A once-prominent big game hunter and guide whose name and image appeared regularly in national hunting publications and advertisements for hunting rifles will never again hunt, fish or be allowed to own a firearm.
Once one of the country’s best-known hunting celebrities, the now-disgraced Kirt Darner, 69, was sentenced on Monday, Jan. 12, in Cibola County, New Mexico District Court to 4,500 hours of community service, fined $10,000 and ordered to pay an unspecified amount of restitution to the New Mexico and Colorado game agencies and a Colorado taxidermy business.
Darner, who pleaded guilty in June 2008 to charges of illegally transporting wild elk to his New Mexico ranch and receiving stolen bighorn sheep heads, faced a maximum penalty of four years in jail. As part of his plea agreement, he is prohibited from hunting, fishing or possessing firearms for life.

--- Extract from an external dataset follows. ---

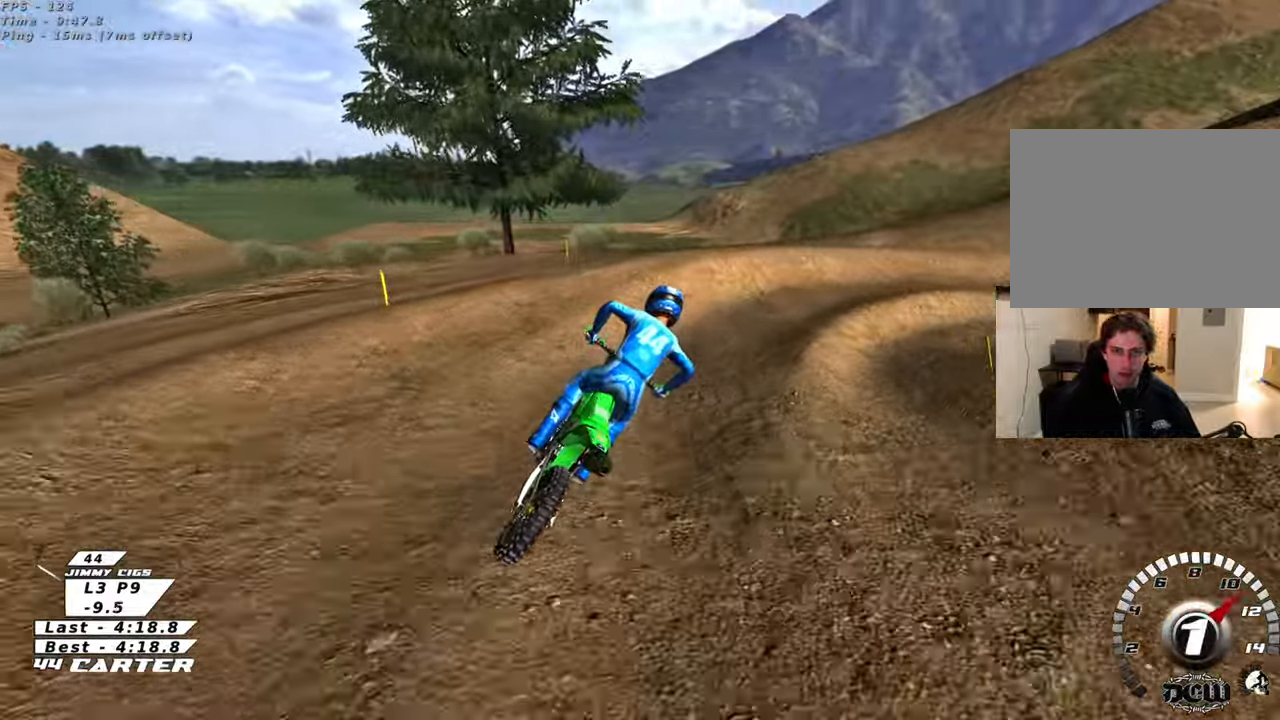
{"buttons": ["R2"], "left_stick": "up-right", "right_stick": "center", "events": [[117, "left_stick", "up-right"], [133, "L2", "down"], [333, "R2", "down"], [400, "L2", "up"]]}
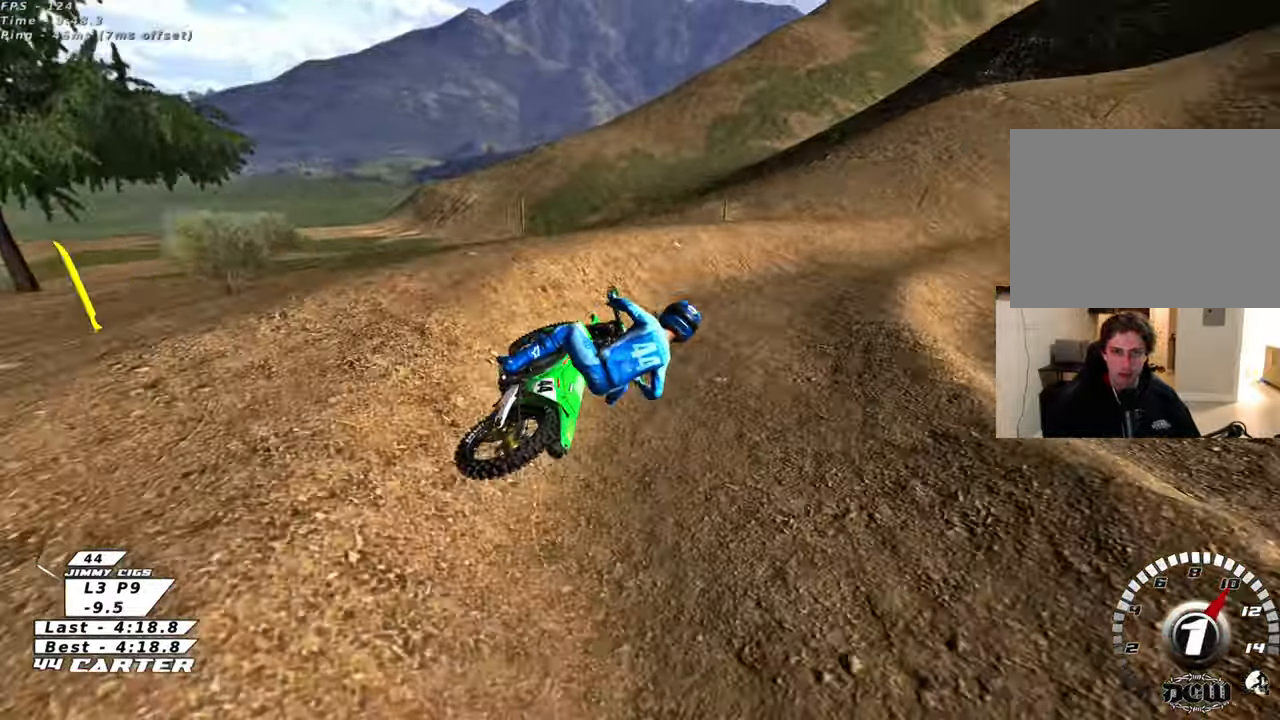
{"buttons": ["A", "R2"], "left_stick": "up-left", "right_stick": "center", "events": [[183, "A", "down"], [250, "left_stick", "up"], [283, "A", "up"], [350, "left_stick", "up-left"], [433, "A", "down"]]}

Darner was indicted by a grand jury in 2006 on 41 felony and misdemeanor counts, including receiving stolen property, transportation of stolen livestock and tampering with evidence. He was originally charged with illegally moving four state-owned elk from his Lobo Canyon Ranch in Grants, N.M., to another ranch and game park in southeastern New Mexico in 2002. In addition, a search warrant served in 2005 on the Darner property in New Mexico uncovered a desert bighorn sheep head and a Rocky Mountain bighorn sheep head that had been stolen from a Montrose, Colo. Taxidermy shop in 2000.

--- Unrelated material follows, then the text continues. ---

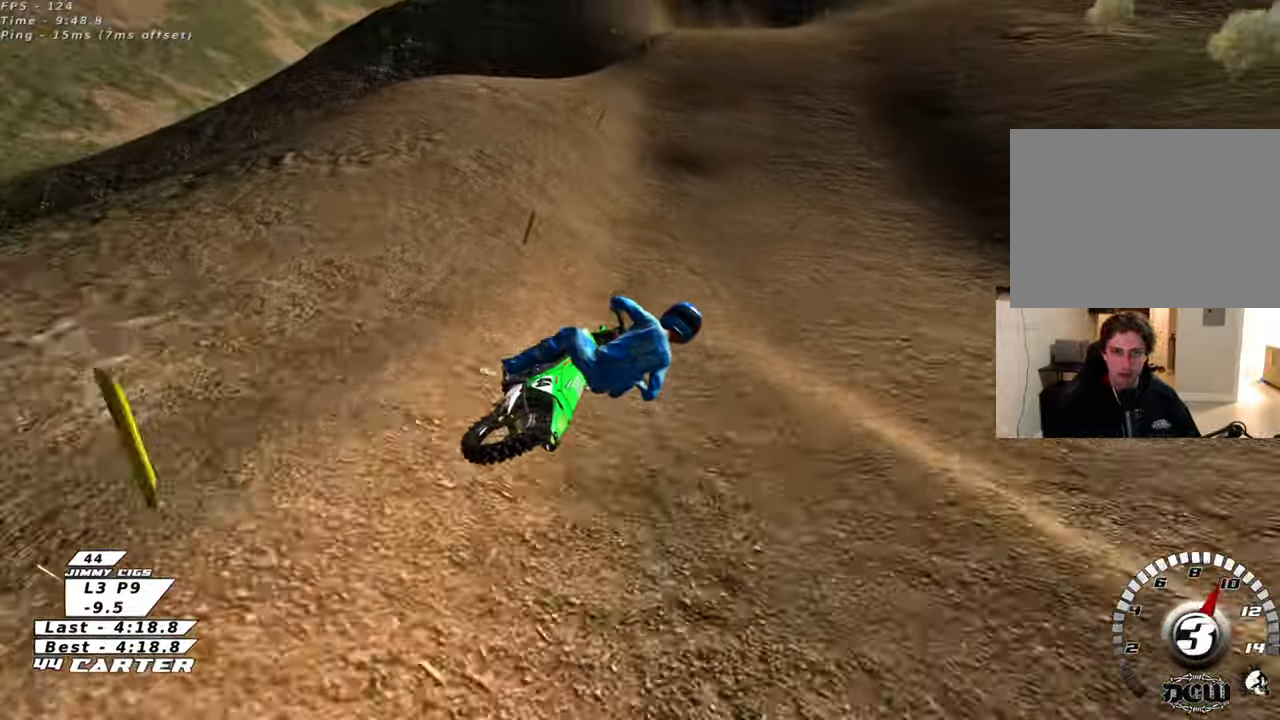
{"buttons": ["A", "R2"], "left_stick": "up-left", "right_stick": "center", "events": [[67, "A", "up"], [450, "A", "down"]]}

Previously, in Colorado, Darner was convicted of illegal possession of wildlife in 1994. In 1999 he was convicted of second degree tampering with evidence and careless driving in an incident in which he was serving as an outfitter. At that time, Colorado Division of Wildlife officers observed Darner’s client shoot at an elk decoy in a game management unit for which the client didn’t have a license.
Darner gained prominence as a hunter and guide with an affinity for massive mule deer bucks in the 1970s and 80s. When photographic evidence revealed a mule deer Darner claimed to have shot was actually taken by another Colorado hunter 40 years earlier, his entries in the Boone and Crockett Club record book were subsequently expunged.
Though Cibola County Deputy District Attorney Randolph Collins was unsuccessful in his effort to see Darner’s latest sentence include prison time, his argument to the court ironically included an excerpt from Darner’s 1983 book, How to Find Giant Bucks.
“Penalties for game violations are not stiff enough,” Darner’s book stated. “There should be minimum fine and mandatory jail sentences for some crimes, such as shooting a deer out of season. Second offenders should get very stiff, mandatory penalties. If a potential violator knew he’d get a $1,000 fine and a minimum of 30 days in jail for shooting a buck out of season, he’d find more strength to resist the temptation.”
The Deputy DA’s memorandum to the court accurately summed up how a lot of sportsmen feel about the once-iconic figure of the big game hunting community.
“The book title (How to Find Giant Bucks), now given his conduct in our county and his quest to put his profit above all else, has double meaning–how to find giant bucks is really, for him, how to make a lot of money by violating the law.”